It’s not exactly an original point, but Thomas Jones’ “Third and forever” first down run, to quote the commentator, Gui, followed by Sam Madison’s pulling up lame and giving up that pitch-and-catch touchdown pass, was where the game was lost.

To put it into stark clarity: For the game’s first 29 minutes, we had outscored the Bears 13-3. Over the last 31 minutes, we got outscored 35-7. A total collapse.


Where was Shockey all night? (Yet another point that’s been made by some schmuck at your “office cooler.”) Considering that Eli wasn’t getting any protection, and considering that none of our receivers, with the exception of Plax, could get open, shouldn’t we have made an effort to get the ball into the hands of one of the game’s best playmakers? For the night, Shockey had one catch – a measly catch! – for 15 yards. Eli put the ball in the air 32 times, and only one of those tosses went to J-Shock? Please. That’s ridiculous.


You’ve no doubt heard a lot of shit about Eli by this point, and I don’t mean to pile on, but…

A distressing dissimilarity between Eli and his big bro is the difference between their throwing motions. Peyton has such a quick, over-the-top stroke, whereas Eli has kind of a loop in his motion.

Now, as anyone who has watched a Mets telecast with Keith Hernandez could tell you, hitters with long swings (Pat Burrell, Jeromy Burnitz, or to use an example Keith would, Danny Heep) are especially prone to slumps. The theory is pretty simple: the longer the motion, the more things can go wrong.

The same principle applies to quarterbacks, which is one of the reasons why Eli’s accuracy is so inconsistent.

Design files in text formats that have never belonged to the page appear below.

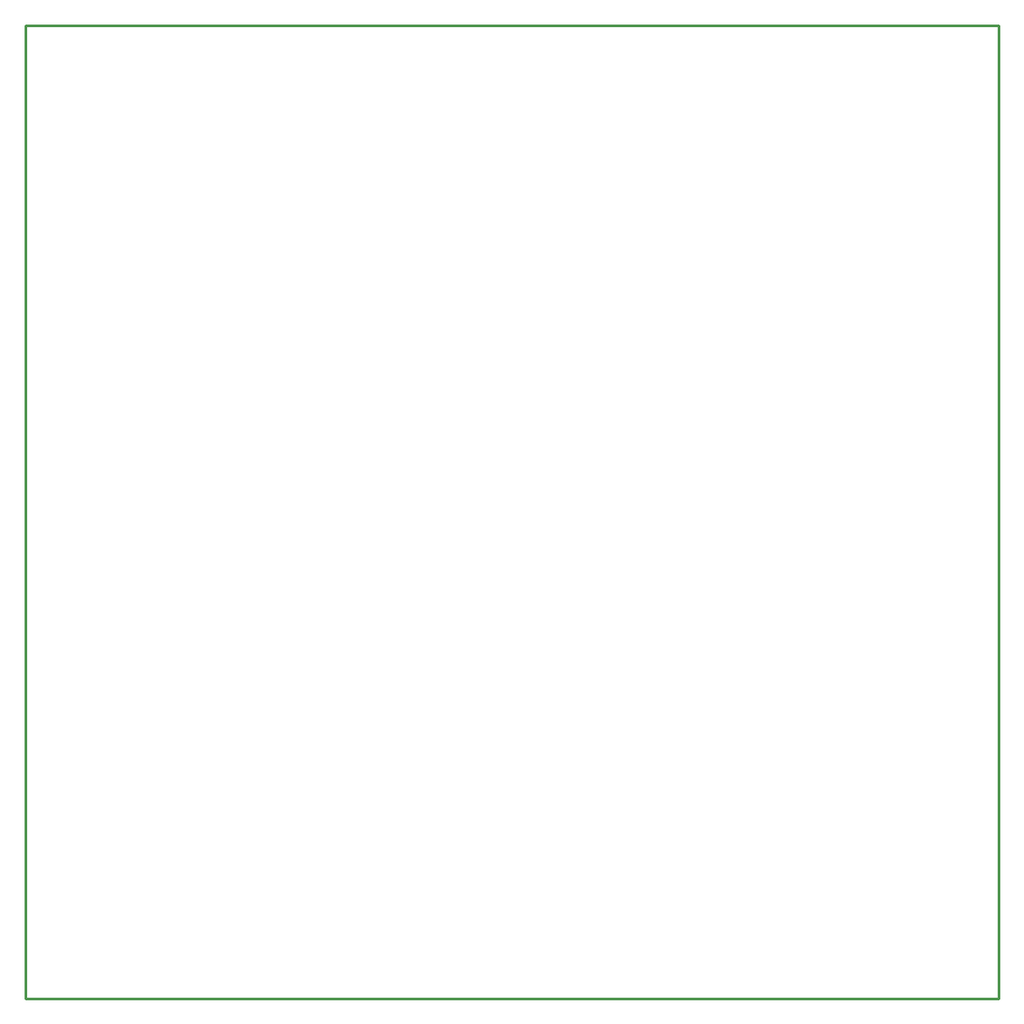
<source format=gko>
G75*
%MOIN*%
%OFA0B0*%
%FSLAX24Y24*%
%IPPOS*%
%LPD*%
%AMOC8*
5,1,8,0,0,1.08239X$1,22.5*
%
%ADD10C,0.0100*%
D10*
X013260Y016893D02*
X013260Y053893D01*
X050260Y053893D01*
X050260Y016893D01*
X013260Y016893D01*
M02*

</source>
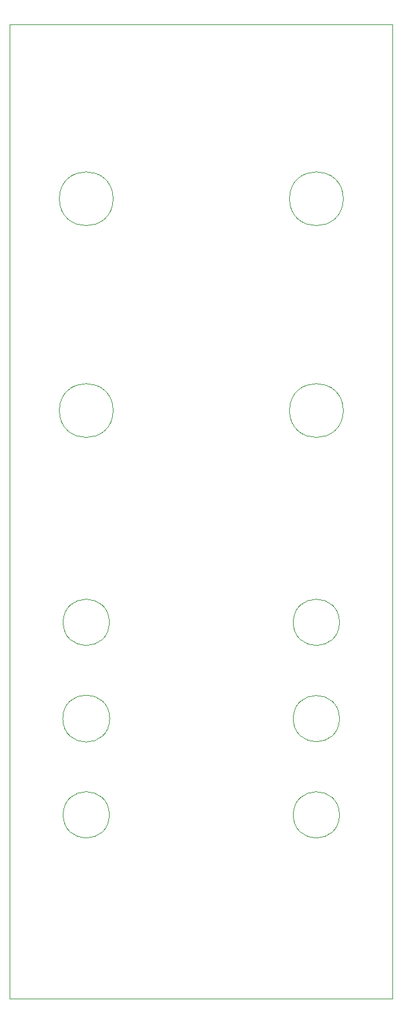
<source format=gbr>
%TF.GenerationSoftware,KiCad,Pcbnew,5.1.6-c6e7f7d~87~ubuntu18.04.1*%
%TF.CreationDate,2020-07-29T18:50:04-04:00*%
%TF.ProjectId,front_panel,66726f6e-745f-4706-916e-656c2e6b6963,rev?*%
%TF.SameCoordinates,Original*%
%TF.FileFunction,Profile,NP*%
%FSLAX46Y46*%
G04 Gerber Fmt 4.6, Leading zero omitted, Abs format (unit mm)*
G04 Created by KiCad (PCBNEW 5.1.6-c6e7f7d~87~ubuntu18.04.1) date 2020-07-29 18:50:04*
%MOMM*%
%LPD*%
G01*
G04 APERTURE LIST*
%TA.AperFunction,Profile*%
%ADD10C,0.050000*%
%TD*%
G04 APERTURE END LIST*
D10*
X43540000Y-78880000D02*
G75*
G03*
X43540000Y-78880000I-3050000J0D01*
G01*
X43540000Y-104280000D02*
G75*
G03*
X43540000Y-104280000I-3050000J0D01*
G01*
X43540000Y-91580000D02*
G75*
G03*
X43540000Y-91580000I-3050000J0D01*
G01*
X44040000Y-50940000D02*
G75*
G03*
X44040000Y-50940000I-3550000J0D01*
G01*
X44040000Y-23000000D02*
G75*
G03*
X44040000Y-23000000I-3550000J0D01*
G01*
X13150000Y-104280000D02*
G75*
G03*
X13150000Y-104280000I-3050000J0D01*
G01*
X13200000Y-91580000D02*
G75*
G03*
X13200000Y-91580000I-3100000J0D01*
G01*
X13150000Y-78880000D02*
G75*
G03*
X13150000Y-78880000I-3050000J0D01*
G01*
X13650000Y-50940000D02*
G75*
G03*
X13650000Y-50940000I-3550000J0D01*
G01*
X13650000Y-23000000D02*
G75*
G03*
X13650000Y-23000000I-3550000J0D01*
G01*
X0Y0D02*
X50500000Y0D01*
X50500000Y0D02*
X50500000Y-128500000D01*
X0Y-128500000D02*
X50500000Y-128500000D01*
X0Y0D02*
X0Y-128500000D01*
M02*

</source>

Another disadvantage of the long throwing motion is that it allows onrushing defenders a bigger, longer target to take a swipe at the ball, which has manifested itself in the unacceptable amount of fumbles Eli has had this year – he fumbled twice in the Bears game.

Still another problem that the long throwing motion presents is that it allows defensive linemen another crucial instant to a) get a little closer to the quarterback; and b) time their jump to bat the ball down, which has been another thorn in Eli’s side.

That being said, the loss of Petitgout looms even larger. You have to be very worried about what Eli will do with Bob Whitfield protecting his blind side.

(BTW, how funny does Eli sound when he yells “Omaha! Omaha!” at the top of his lungs? The Mannings have such funny voices. My particular Eli favorite is “Alert! Alert!” – such a sloppy “L” sound, which maximizes the comedic potential of both Eli’s southern drawl and his substantial under-bite. But I love Eli. As Bill Maher would say, “I kid Eli, I kid Eli. I kid the President.”)


God, it really hurt when Thomas Jones and Devin Hester broke out with the “Ballin’” thing: Having your chant/ritual mocked really cuts deep.

But even if teams are going to mock us with it, we can’t abandon it – that would send the wrong message to the enemy.

When the ballin’ thing first started, I thought it was pretty stupid — but it soon grew on me. Perhaps it was the synchronized, 3-man version in Atlanta that won me over; or perhaps it was Michael Strahan’s rendition when he kicked out his legs in opposite directions; or perhaps it was Fred Robbins checking to see if his feet were behind the 3-point line before he went ahead and stroked the J…

Incredibly goofy as it may be, (and as incredibly premature as it is that Jim Jones, the Texas rapper, has already recorded a version specifically for the G-Men [and as incredibly funny it is that, unbeknownst to him, Jim Jones shares an otherwise non-descript name with one of history’s great villains/punch-lines of the last thirty years, the same man whose organized mass suicide spawned the phrase “drinking the Kool-Aid”]) is still a spontaneous ritual, and spontaneous rituals, goofy or not, don’t come around too often.

The last spontaneous ritual that the Giants started entailed an old middle linebacker draping himself in a security guard’s poncho and skulking around the sidelines during the last few minutes of games, (much to the delight of the home crowd), before dousing a young, good-natured Bill Parcells with a massive bucket of Gatorade.

Goofy? Absolutely. Excessive? Preposterously so. But on the hard Astroturf of East Rutherford in the mid-80’s, one of the most awesome traditions in sports was born.

The ballin’ ‘aint going away any time soon, Giants fans. You might as well embrace it.